◆ **Your instructions**: Repeat the records below exactly, leaving out every picture.
BEGIN Extracted records
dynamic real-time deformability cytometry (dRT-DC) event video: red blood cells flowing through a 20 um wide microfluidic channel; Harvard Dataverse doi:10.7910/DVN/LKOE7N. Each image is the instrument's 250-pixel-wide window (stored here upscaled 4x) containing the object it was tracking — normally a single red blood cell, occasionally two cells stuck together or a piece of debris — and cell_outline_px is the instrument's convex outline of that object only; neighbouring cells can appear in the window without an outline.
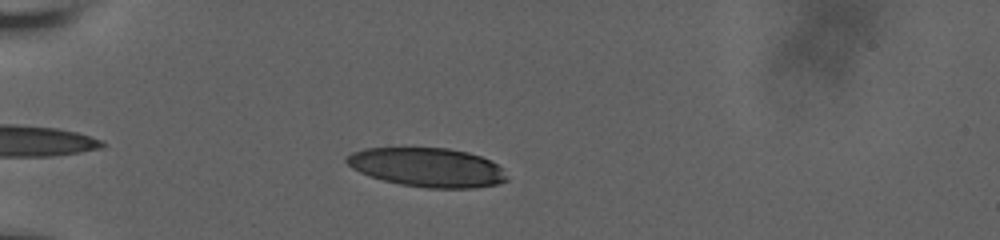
{"species": "human", "species_latin": "Homo sapiens", "temperature_condition": "room temperature", "stored_images_in_passage": 42, "camera_frame_rate_fps": 3000, "um_per_image_px": 0.085, "donor": {"sex": "male"}, "frame": {"image": 1, "passage_image": 6, "time_ms": 1.667, "image_size_px": [1000, 240], "cell_outline_px": [[508, 180], [496, 184], [476, 188], [428, 188], [400, 184], [384, 180], [360, 172], [352, 168], [344, 160], [352, 152], [364, 148], [448, 148], [468, 152], [480, 156], [496, 164], [500, 168]], "centroid_in_image_um": [36.3, 14.22], "position_along_channel_um": 48.7, "area_um2": 36.13}}
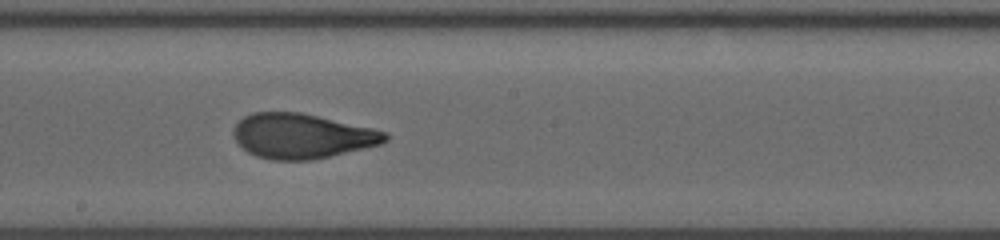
{"frame": {"image": 2, "passage_image": 23, "time_ms": 7.333, "image_size_px": [1000, 240], "cell_outline_px": [[388, 140], [380, 144], [364, 148], [328, 156], [308, 160], [272, 160], [256, 156], [248, 152], [236, 140], [232, 132], [236, 124], [244, 116], [252, 112], [300, 112], [372, 128], [388, 132]], "centroid_in_image_um": [25.65, 11.55], "position_along_channel_um": 222.6, "area_um2": 39.3}}
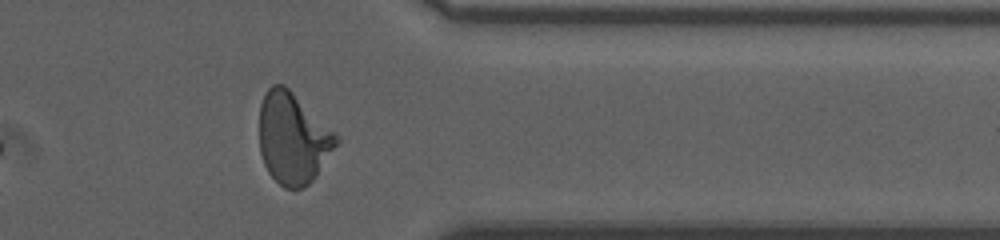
{"frame": {"image": 3, "passage_image": 37, "time_ms": 12.0, "image_size_px": [1000, 240], "cell_outline_px": [[340, 140], [316, 176], [304, 188], [284, 188], [268, 172], [264, 164], [260, 152], [260, 104], [268, 88], [272, 84], [284, 84], [336, 132], [340, 136]], "centroid_in_image_um": [24.91, 11.75], "position_along_channel_um": 386.5, "area_um2": 40.81}, "authors_computed_cell_mechanics": {"area_um2": 39.3329, "velocity_mm_per_s": 3.6406, "shape_relaxation_time_tau1_ms": 5.9489, "shape_relaxation_time_tau2_ms": 0.9784, "deformation_change_tau1": 0.2104, "deformation_change_tau2": 0.0741}}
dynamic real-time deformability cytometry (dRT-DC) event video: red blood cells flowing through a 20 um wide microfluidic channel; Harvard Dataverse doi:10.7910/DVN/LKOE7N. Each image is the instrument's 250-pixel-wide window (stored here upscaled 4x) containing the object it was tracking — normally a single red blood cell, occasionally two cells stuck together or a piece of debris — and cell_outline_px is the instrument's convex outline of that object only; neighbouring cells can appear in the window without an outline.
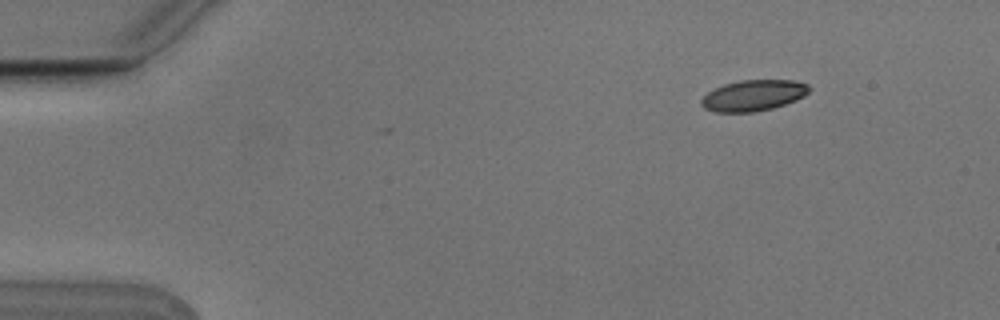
{"species": "Egyptian fruit bat (a non-hibernating species)", "species_latin": "Rousettus aegyptiacus", "temperature_condition": "cold", "stored_images_in_passage": 10, "camera_frame_rate_fps": 3000, "um_per_image_px": 0.085, "animal": {"sex": "male"}, "frame": {"image": 1, "passage_image": 2, "time_ms": 0.333, "image_size_px": [1000, 320], "cell_outline_px": [[812, 88], [804, 96], [796, 100], [772, 108], [752, 112], [716, 112], [704, 108], [700, 104], [700, 100], [708, 92], [724, 84], [740, 80], [796, 80], [808, 84]], "centroid_in_image_um": [64.05, 8.1], "position_along_channel_um": 20.9, "area_um2": 19.48}}
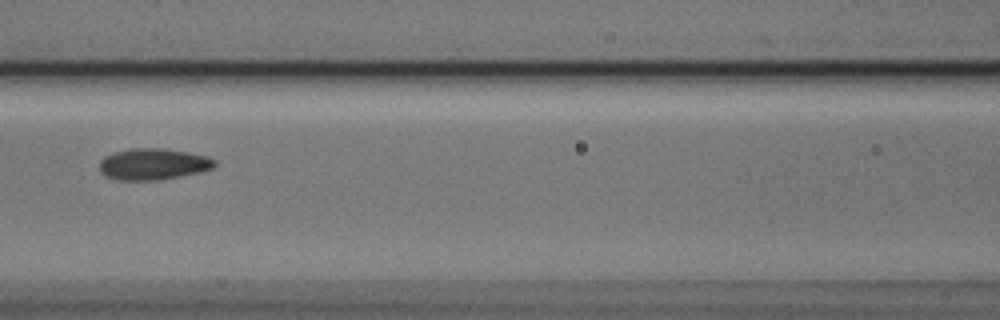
{"frame": {"image": 2, "passage_image": 7, "time_ms": 2.0, "image_size_px": [1000, 320], "cell_outline_px": [[216, 164], [212, 168], [200, 172], [160, 180], [116, 180], [104, 176], [100, 172], [100, 160], [104, 156], [112, 152], [132, 148], [160, 148], [188, 152], [208, 156], [216, 160]], "centroid_in_image_um": [12.99, 13.95], "position_along_channel_um": 153.6, "area_um2": 21.27}}
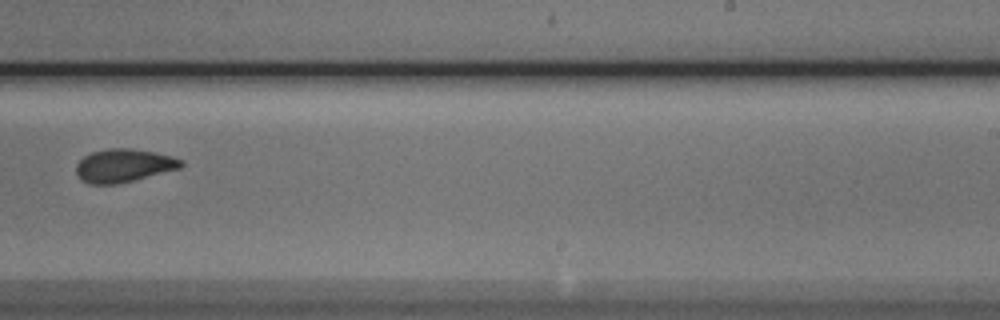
{"frame": {"image": 3, "passage_image": 10, "time_ms": 3.0, "image_size_px": [1000, 320], "cell_outline_px": [[184, 164], [180, 168], [116, 184], [88, 184], [80, 180], [76, 172], [76, 164], [84, 156], [92, 152], [108, 148], [128, 148], [156, 152], [180, 160]], "centroid_in_image_um": [10.45, 14.07], "position_along_channel_um": 278.6, "area_um2": 20.06}}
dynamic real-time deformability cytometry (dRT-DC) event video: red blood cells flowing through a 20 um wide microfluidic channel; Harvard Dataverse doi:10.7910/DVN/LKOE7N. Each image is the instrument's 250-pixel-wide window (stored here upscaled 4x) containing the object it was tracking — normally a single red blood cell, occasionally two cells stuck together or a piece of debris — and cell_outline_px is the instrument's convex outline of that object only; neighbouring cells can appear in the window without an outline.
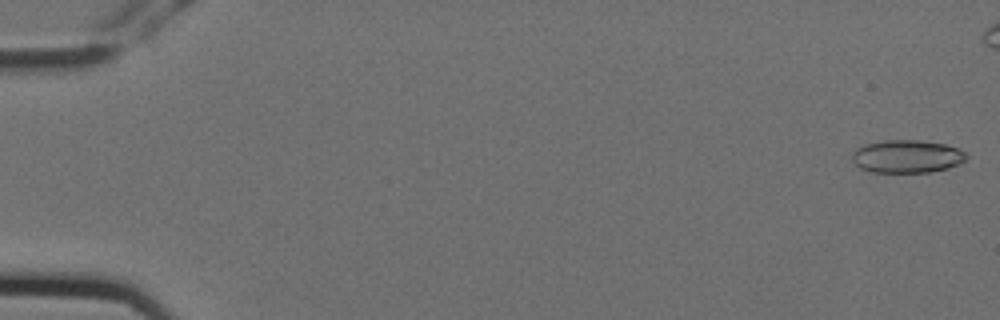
{"species": "Egyptian fruit bat (a non-hibernating species)", "species_latin": "Rousettus aegyptiacus", "temperature_condition": "cold", "stored_images_in_passage": 5, "camera_frame_rate_fps": 3000, "um_per_image_px": 0.085, "animal": {"sex": "female"}, "frame": {"image": 1, "passage_image": 1, "time_ms": 0.0, "image_size_px": [1000, 320], "cell_outline_px": [[968, 156], [960, 164], [948, 168], [932, 172], [868, 172], [860, 168], [852, 160], [852, 152], [856, 148], [864, 144], [884, 140], [920, 140], [944, 144], [956, 148], [964, 152]], "centroid_in_image_um": [77.06, 13.3], "position_along_channel_um": 7.9, "area_um2": 22.02}}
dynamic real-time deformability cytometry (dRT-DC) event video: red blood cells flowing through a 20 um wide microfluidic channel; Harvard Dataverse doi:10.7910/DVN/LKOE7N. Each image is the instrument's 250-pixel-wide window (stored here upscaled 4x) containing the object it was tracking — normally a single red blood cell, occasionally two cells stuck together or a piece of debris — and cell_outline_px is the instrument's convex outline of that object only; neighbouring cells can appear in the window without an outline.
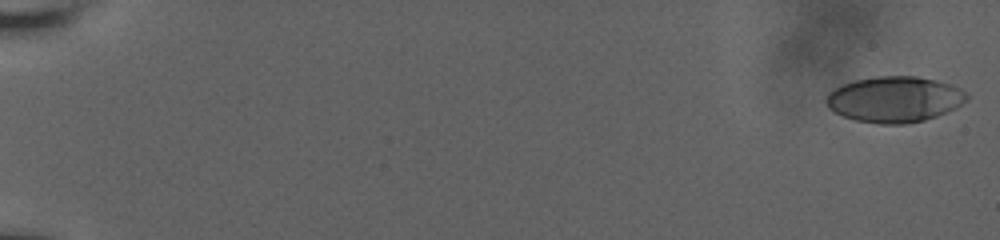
{"species": "human", "species_latin": "Homo sapiens", "temperature_condition": "room temperature", "stored_images_in_passage": 36, "camera_frame_rate_fps": 3000, "um_per_image_px": 0.085, "donor": {"sex": "male"}, "frame": {"image": 1, "passage_image": 1, "time_ms": 0.0, "image_size_px": [1000, 240], "cell_outline_px": [[968, 100], [956, 108], [936, 116], [924, 120], [908, 124], [880, 124], [856, 120], [844, 116], [828, 108], [824, 100], [824, 96], [832, 88], [856, 80], [876, 76], [916, 76], [936, 80], [952, 84], [960, 88], [968, 96]], "centroid_in_image_um": [76.02, 8.44], "position_along_channel_um": 9.0, "area_um2": 37.8}}
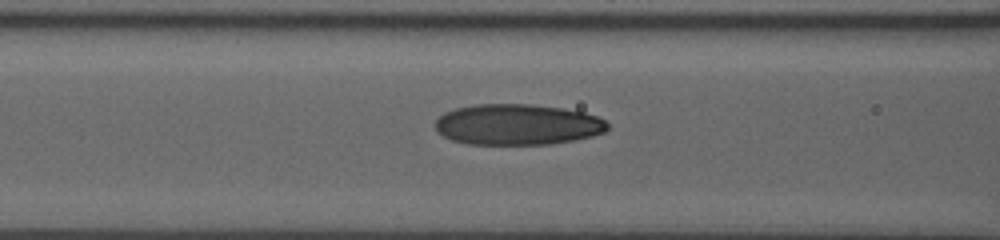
{"frame": {"image": 2, "passage_image": 21, "time_ms": 6.667, "image_size_px": [1000, 240], "cell_outline_px": [[608, 128], [604, 132], [592, 136], [576, 140], [548, 144], [468, 144], [452, 140], [436, 132], [432, 124], [444, 112], [456, 108], [476, 104], [532, 104], [564, 108], [584, 112], [596, 116], [604, 120], [608, 124]], "centroid_in_image_um": [43.95, 10.58], "position_along_channel_um": 122.6, "area_um2": 41.33}}
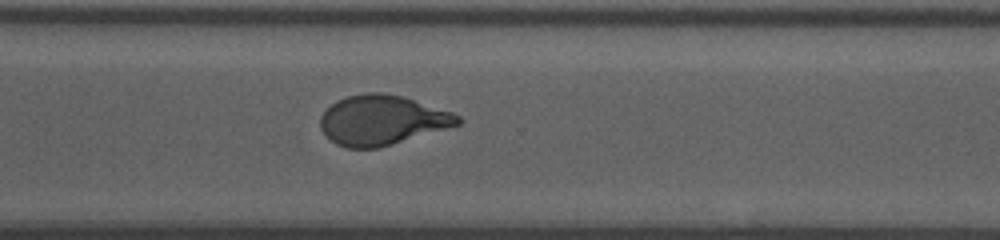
END Extracted records
◆ **The completed task**:
dynamic real-time deformability cytometry (dRT-DC) event video: red blood cells flowing through a 20 um wide microfluidic channel; Harvard Dataverse doi:10.7910/DVN/LKOE7N. Each image is the instrument's 250-pixel-wide window (stored here upscaled 4x) containing the object it was tracking — normally a single red blood cell, occasionally two cells stuck together or a piece of debris — and cell_outline_px is the instrument's convex outline of that object only; neighbouring cells can appear in the window without an outline.
{"species": "human", "species_latin": "Homo sapiens", "temperature_condition": "room temperature", "stored_images_in_passage": 42, "camera_frame_rate_fps": 3000, "um_per_image_px": 0.085, "donor": {"sex": "male"}, "frame": {"image": 1, "passage_image": 6, "time_ms": 1.667, "image_size_px": [1000, 240], "cell_outline_px": [[508, 180], [496, 184], [476, 188], [428, 188], [400, 184], [384, 180], [360, 172], [352, 168], [344, 160], [352, 152], [364, 148], [448, 148], [468, 152], [480, 156], [496, 164], [500, 168]], "centroid_in_image_um": [36.3, 14.22], "position_along_channel_um": 48.7, "area_um2": 36.13}}
{"frame": {"image": 2, "passage_image": 23, "time_ms": 7.333, "image_size_px": [1000, 240], "cell_outline_px": [[388, 140], [380, 144], [364, 148], [328, 156], [308, 160], [272, 160], [256, 156], [248, 152], [236, 140], [232, 132], [236, 124], [244, 116], [252, 112], [300, 112], [372, 128], [388, 132]], "centroid_in_image_um": [25.65, 11.55], "position_along_channel_um": 222.6, "area_um2": 39.3}}
{"frame": {"image": 3, "passage_image": 37, "time_ms": 12.0, "image_size_px": [1000, 240], "cell_outline_px": [[340, 140], [316, 176], [304, 188], [284, 188], [268, 172], [264, 164], [260, 152], [260, 104], [268, 88], [272, 84], [284, 84], [336, 132], [340, 136]], "centroid_in_image_um": [24.91, 11.75], "position_along_channel_um": 386.5, "area_um2": 40.81}, "authors_computed_cell_mechanics": {"area_um2": 39.3329, "velocity_mm_per_s": 3.6406, "shape_relaxation_time_tau1_ms": 5.9489, "shape_relaxation_time_tau2_ms": 0.9784, "deformation_change_tau1": 0.2104, "deformation_change_tau2": 0.0741}}
dynamic real-time deformability cytometry (dRT-DC) event video: red blood cells flowing through a 20 um wide microfluidic channel; Harvard Dataverse doi:10.7910/DVN/LKOE7N. Each image is the instrument's 250-pixel-wide window (stored here upscaled 4x) containing the object it was tracking — normally a single red blood cell, occasionally two cells stuck together or a piece of debris — and cell_outline_px is the instrument's convex outline of that object only; neighbouring cells can appear in the window without an outline.
{"species": "Egyptian fruit bat (a non-hibernating species)", "species_latin": "Rousettus aegyptiacus", "temperature_condition": "cold", "stored_images_in_passage": 10, "camera_frame_rate_fps": 3000, "um_per_image_px": 0.085, "animal": {"sex": "male"}, "frame": {"image": 1, "passage_image": 2, "time_ms": 0.333, "image_size_px": [1000, 320], "cell_outline_px": [[812, 88], [804, 96], [796, 100], [772, 108], [752, 112], [716, 112], [704, 108], [700, 104], [700, 100], [708, 92], [724, 84], [740, 80], [796, 80], [808, 84]], "centroid_in_image_um": [64.05, 8.1], "position_along_channel_um": 20.9, "area_um2": 19.48}}
{"frame": {"image": 2, "passage_image": 7, "time_ms": 2.0, "image_size_px": [1000, 320], "cell_outline_px": [[216, 164], [212, 168], [200, 172], [160, 180], [116, 180], [104, 176], [100, 172], [100, 160], [104, 156], [112, 152], [132, 148], [160, 148], [188, 152], [208, 156], [216, 160]], "centroid_in_image_um": [12.99, 13.95], "position_along_channel_um": 153.6, "area_um2": 21.27}}
{"frame": {"image": 3, "passage_image": 10, "time_ms": 3.0, "image_size_px": [1000, 320], "cell_outline_px": [[184, 164], [180, 168], [116, 184], [88, 184], [80, 180], [76, 172], [76, 164], [84, 156], [92, 152], [108, 148], [128, 148], [156, 152], [180, 160]], "centroid_in_image_um": [10.45, 14.07], "position_along_channel_um": 278.6, "area_um2": 20.06}}
dynamic real-time deformability cytometry (dRT-DC) event video: red blood cells flowing through a 20 um wide microfluidic channel; Harvard Dataverse doi:10.7910/DVN/LKOE7N. Each image is the instrument's 250-pixel-wide window (stored here upscaled 4x) containing the object it was tracking — normally a single red blood cell, occasionally two cells stuck together or a piece of debris — and cell_outline_px is the instrument's convex outline of that object only; neighbouring cells can appear in the window without an outline.
{"species": "Egyptian fruit bat (a non-hibernating species)", "species_latin": "Rousettus aegyptiacus", "temperature_condition": "cold", "stored_images_in_passage": 5, "camera_frame_rate_fps": 3000, "um_per_image_px": 0.085, "animal": {"sex": "female"}, "frame": {"image": 1, "passage_image": 1, "time_ms": 0.0, "image_size_px": [1000, 320], "cell_outline_px": [[968, 156], [960, 164], [948, 168], [932, 172], [868, 172], [860, 168], [852, 160], [852, 152], [856, 148], [864, 144], [884, 140], [920, 140], [944, 144], [956, 148], [964, 152]], "centroid_in_image_um": [77.06, 13.3], "position_along_channel_um": 7.9, "area_um2": 22.02}}
dynamic real-time deformability cytometry (dRT-DC) event video: red blood cells flowing through a 20 um wide microfluidic channel; Harvard Dataverse doi:10.7910/DVN/LKOE7N. Each image is the instrument's 250-pixel-wide window (stored here upscaled 4x) containing the object it was tracking — normally a single red blood cell, occasionally two cells stuck together or a piece of debris — and cell_outline_px is the instrument's convex outline of that object only; neighbouring cells can appear in the window without an outline.
{"species": "human", "species_latin": "Homo sapiens", "temperature_condition": "room temperature", "stored_images_in_passage": 36, "camera_frame_rate_fps": 3000, "um_per_image_px": 0.085, "donor": {"sex": "male"}, "frame": {"image": 1, "passage_image": 1, "time_ms": 0.0, "image_size_px": [1000, 240], "cell_outline_px": [[968, 100], [956, 108], [936, 116], [924, 120], [908, 124], [880, 124], [856, 120], [844, 116], [828, 108], [824, 100], [824, 96], [832, 88], [856, 80], [876, 76], [916, 76], [936, 80], [952, 84], [960, 88], [968, 96]], "centroid_in_image_um": [76.02, 8.44], "position_along_channel_um": 9.0, "area_um2": 37.8}}
{"frame": {"image": 2, "passage_image": 21, "time_ms": 6.667, "image_size_px": [1000, 240], "cell_outline_px": [[608, 128], [604, 132], [592, 136], [576, 140], [548, 144], [468, 144], [452, 140], [436, 132], [432, 124], [444, 112], [456, 108], [476, 104], [532, 104], [564, 108], [584, 112], [596, 116], [604, 120], [608, 124]], "centroid_in_image_um": [43.95, 10.58], "position_along_channel_um": 122.6, "area_um2": 41.33}}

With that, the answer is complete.